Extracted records
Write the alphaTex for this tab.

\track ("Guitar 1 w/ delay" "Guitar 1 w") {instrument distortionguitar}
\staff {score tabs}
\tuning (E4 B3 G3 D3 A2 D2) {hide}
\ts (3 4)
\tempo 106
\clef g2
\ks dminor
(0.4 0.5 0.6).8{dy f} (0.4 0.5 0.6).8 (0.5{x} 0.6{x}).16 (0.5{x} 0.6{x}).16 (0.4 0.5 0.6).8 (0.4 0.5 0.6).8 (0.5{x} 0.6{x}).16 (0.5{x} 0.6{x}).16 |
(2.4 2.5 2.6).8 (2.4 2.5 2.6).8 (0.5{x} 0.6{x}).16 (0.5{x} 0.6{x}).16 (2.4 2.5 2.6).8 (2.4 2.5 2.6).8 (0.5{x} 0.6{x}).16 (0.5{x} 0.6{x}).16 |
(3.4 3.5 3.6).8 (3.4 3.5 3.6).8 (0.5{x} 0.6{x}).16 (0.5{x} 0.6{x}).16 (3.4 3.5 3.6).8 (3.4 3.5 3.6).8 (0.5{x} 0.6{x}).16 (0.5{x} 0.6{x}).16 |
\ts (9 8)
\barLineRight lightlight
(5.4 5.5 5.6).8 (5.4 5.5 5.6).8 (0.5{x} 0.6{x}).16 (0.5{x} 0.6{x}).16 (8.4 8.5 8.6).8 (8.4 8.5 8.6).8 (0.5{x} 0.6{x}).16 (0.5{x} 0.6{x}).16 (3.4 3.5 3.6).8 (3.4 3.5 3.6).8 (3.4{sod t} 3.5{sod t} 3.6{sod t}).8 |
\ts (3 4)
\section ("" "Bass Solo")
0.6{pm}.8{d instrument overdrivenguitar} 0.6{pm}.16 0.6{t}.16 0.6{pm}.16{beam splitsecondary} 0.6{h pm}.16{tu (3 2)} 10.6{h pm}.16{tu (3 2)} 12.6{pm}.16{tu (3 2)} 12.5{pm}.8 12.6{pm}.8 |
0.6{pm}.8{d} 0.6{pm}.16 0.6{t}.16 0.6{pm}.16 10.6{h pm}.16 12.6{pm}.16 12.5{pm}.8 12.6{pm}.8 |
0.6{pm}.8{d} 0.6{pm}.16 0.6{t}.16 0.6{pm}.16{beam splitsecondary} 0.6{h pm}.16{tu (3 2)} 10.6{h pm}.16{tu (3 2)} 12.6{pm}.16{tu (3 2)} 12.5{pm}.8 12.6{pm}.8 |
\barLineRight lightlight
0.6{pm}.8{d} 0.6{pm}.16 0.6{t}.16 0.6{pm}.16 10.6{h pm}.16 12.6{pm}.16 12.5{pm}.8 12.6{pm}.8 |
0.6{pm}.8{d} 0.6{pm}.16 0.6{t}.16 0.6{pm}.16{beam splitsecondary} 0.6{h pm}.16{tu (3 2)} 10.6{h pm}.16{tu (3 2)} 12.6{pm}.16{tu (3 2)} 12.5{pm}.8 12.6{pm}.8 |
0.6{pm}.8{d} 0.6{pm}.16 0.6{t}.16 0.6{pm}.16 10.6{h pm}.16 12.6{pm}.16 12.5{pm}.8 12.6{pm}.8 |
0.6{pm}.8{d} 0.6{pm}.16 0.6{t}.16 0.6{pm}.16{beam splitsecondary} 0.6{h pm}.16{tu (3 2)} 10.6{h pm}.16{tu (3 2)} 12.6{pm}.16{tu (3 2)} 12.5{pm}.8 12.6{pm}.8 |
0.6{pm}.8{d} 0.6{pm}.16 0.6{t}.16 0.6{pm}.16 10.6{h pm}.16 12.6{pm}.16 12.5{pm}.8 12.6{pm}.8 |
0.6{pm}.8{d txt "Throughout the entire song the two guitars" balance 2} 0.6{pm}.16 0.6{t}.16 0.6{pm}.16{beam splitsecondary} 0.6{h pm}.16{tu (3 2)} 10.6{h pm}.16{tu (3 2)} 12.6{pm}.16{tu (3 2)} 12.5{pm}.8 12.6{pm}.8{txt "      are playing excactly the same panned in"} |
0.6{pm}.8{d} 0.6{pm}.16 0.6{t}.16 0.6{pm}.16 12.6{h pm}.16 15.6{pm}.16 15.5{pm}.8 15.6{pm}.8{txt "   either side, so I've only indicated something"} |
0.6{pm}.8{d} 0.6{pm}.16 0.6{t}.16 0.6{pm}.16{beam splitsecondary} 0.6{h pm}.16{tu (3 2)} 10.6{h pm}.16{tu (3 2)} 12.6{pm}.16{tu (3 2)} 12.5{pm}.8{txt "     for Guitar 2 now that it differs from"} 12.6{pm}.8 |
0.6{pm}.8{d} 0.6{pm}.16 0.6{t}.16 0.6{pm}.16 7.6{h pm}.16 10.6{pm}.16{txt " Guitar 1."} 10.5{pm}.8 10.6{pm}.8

**Description of the task**
Which lines in the listing above contain the string "instrument"? Pull out each of those lines and copy it in full.

**Reply to the task**
\track ("Guitar 1 w/ delay" "Guitar 1 w") {instrument distortionguitar}
0.6{pm}.8{d instrument overdrivenguitar} 0.6{pm}.16 0.6{t}.16 0.6{pm}.16{beam splitsecondary} 0.6{h pm}.16{tu (3 2)} 10.6{h pm}.16{tu (3 2)} 12.6{pm}.16{tu (3 2)} 12.5{pm}.8 12.6{pm}.8 |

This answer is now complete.